I remember looking at Nightline when they did an entire show dedicated to St. Ides. That was during the time with Wine Coolers were popular and people were drinking the "St. Ides' Special Brew" like they were wine coolers. If you don't remember Special Brew was like St. Ides with some fruity flavor added. They started breaking down all the reports of people going crazy after drinking the stuff. They boiled it down to people not knowing the alcohol content and drinking waaaaay too much of the stuff. But there were some people who said there was a 'mystery' ingredient to make people go insane.
 
miyuru said:
Ice Cube rapped on the commercials right?

I don't think so, I just remember him running/walking over rooftops (?) then ending up at a fridge and grabbing a cold St. Ides while glancing at the camera and saying, "that's right."
 
BlackNMild2k1 said:
But most dangerous of all..... 99 series (99 bananas, 99 apples, 99 oranges, 99 berries), but the 99 series comes highly recommended to serve to the women, as it taste so good yet you don't realize how strong it as long as you keep it @ frozen temp.


Man the 99 series is off the fucking chain. That bullshit snuck up on us so goddamn hard. I got a buddy who is like 5' 10" 225 lbs or so. This big motherfucker was so off the chain he was doing flips and rolling around ninja style off the couch. The funny thing, the guy is like 40 years old.


No one was ready.
 
miyuru said:
Ice Cube rapped on the commercials right?

No, it was Snoop Dogg who rapped in the commericals.

Don't laugh, but St. Ides used to have a promotional tour and they used to give out mixtapes of rappers singing about the awesomeness of St. Ides malt liquor. That right there got me and my friends hooked on it because it was the beer of choice for rappers, gangstas and OG's. I mean Snoop, MC Eight, MC Ren and Wu-Tang drank it, so it must have been good. We were between the ages of 11 and 14, so we would go to the corner bodega and stuff St. Ides this fat kids Larry's pants. No one noticed because he was fat as hell, so what's a few more bulges. We would get drunk of that and smoke white owls and phillies (no weed in them, just the cigars because we were too dumb to know any better). Until one time, the owner of the bodega caught us, we were all slim, so we ran like the wind, except for fat ass Larry, poor Larry. He tried to run, but fell down. He had like 5 bottles of St. Ides on him and it broke as he hit the ground. He got cut up pretty bad, and he said the bodega guy made him sweep up the mess before he called the cops. He didn't rat us out either. He got a nasty scar right under his chest, and for years we called him sliced bologna tits.
 
BlackNMild2k1 said:
Nerve gas? what do you mean its nerve gas? But even still I think Steele Reserve and Cisco should definately be on some sort of watch list for stupid kids that don't know any better. honorable mention to thunderbird *yuck*

and once you move into the hard liquors, watch out for the flavored Bacardi (Limon, O, etc.) and Tequila. But most dangerous of all..... 99 series (99 bananas, 99 apples, 99 oranges, 99 berries), but the 99 series comes highly recommended to serve to the women, as it taste so good yet you don't realize how strong it as long as you keep it @ frozen temp.

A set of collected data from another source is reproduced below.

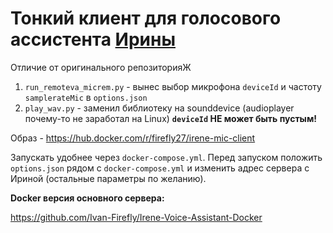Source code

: # Тонкий клиент для голосового ассистента [Ирины](https://github.com/janvarev/Irene-Voice-Assistant)


Отличие от оригинального репозиторияЖ
1. `run_remoteva_micrem.py` - вынес выбор микрофона `deviceId` и частоту `samplerateMic` в `options.json`
2. `play_wav.py` - заменил библиотеку на sounddevice (audioplayer почему-то не заработал на Linux)
**`deviceId` НЕ может быть пустым!**

Образ - https://hub.docker.com/r/firefly27/irene-mic-client

Запускать удобнее через `docker-compose.yml`. Перед запуском положить `options.json` рядом с `docker-compose.yml` и изменить адрес сервера с Ириной (остальные параметры по желанию).

**Docker версия основного сервера:**

https://github.com/Ivan-Firefly/Irene-Voice-Assistant-Docker
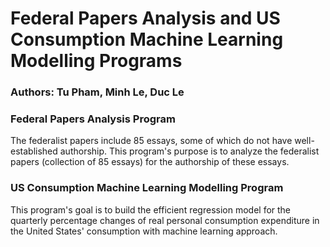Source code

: # Federal Papers Analysis and US Consumption Machine Learning Modelling Programs

### Authors: Tu Pham, Minh Le, Duc Le
### Federal Papers Analysis Program
The federalist papers include 85 essays, some of which do not have well-established authorship. This program's purpose is to analyze the federalist papers (collection of 85 essays) for the authorship of these essays.
### US Consumption Machine Learning Modelling Program
This program's goal is to build the efficient regression model for the quarterly percentage changes of real personal consumption expenditure in the United States' consumption with machine learning approach.
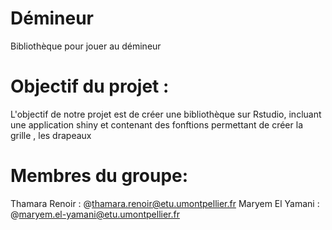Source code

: # Démineur
Bibliothèque pour jouer au démineur
# Objectif du projet :
L'objectif de notre projet est de créer une bibliothèque sur Rstudio, incluant une application shiny et contenant des fonftions permettant de créer la grille , les drapeaux 
# Membres du groupe:

Thamara Renoir :  @thamara.renoir@etu.umontpellier.fr
Maryem El Yamani : @maryem.el-yamani@etu.umontpellier.fr
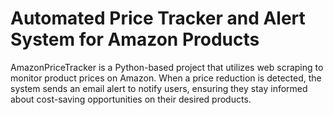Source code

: # Automated Price Tracker and Alert System for Amazon Products

AmazonPriceTracker is a Python-based project that utilizes web scraping to monitor product prices on Amazon. When a price reduction is detected, the system sends an email alert to notify users, ensuring they stay informed about cost-saving opportunities on their desired products.
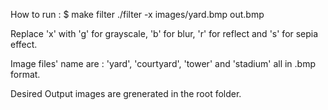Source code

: How to run :
$ make filter
./filter -x images/yard.bmp out.bmp 

Replace 'x' with 'g' for grayscale, 'b' for blur, 'r' for reflect and 's' for sepia effect.

Image files' name are : 'yard', 'courtyard', 'tower' and 'stadium' all in .bmp format.

Desired Output images are grenerated in the root folder.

Man if you drink steel reserve...lets put it this way I seen a man go from off the wall to passed out in mid sentence done lights out like he got mobbed by mike tyson. I seen a man who couldnt control his hands the day after drinking 2 steels, it fucks with your nervous system...i dunno whats in that it aint malt liquor tho.
 
DonasaurusRex said:
Man if you drink steel reserve...lets put it this way I seen a man go from off the wall to passed out in mid sentence done lights out like he got mobbed by mike tyson. I seen a man who couldnt control his hands the day after drinking 2 steels, it fucks with your nervous system...i dunno whats in that it aint malt liquor tho.
ok I see what you mean, I've also seen someone passout in mid sentence, but I don't know if that was from 211 or not. Hell, I've passed out in mid step before, but that was off of cuervo.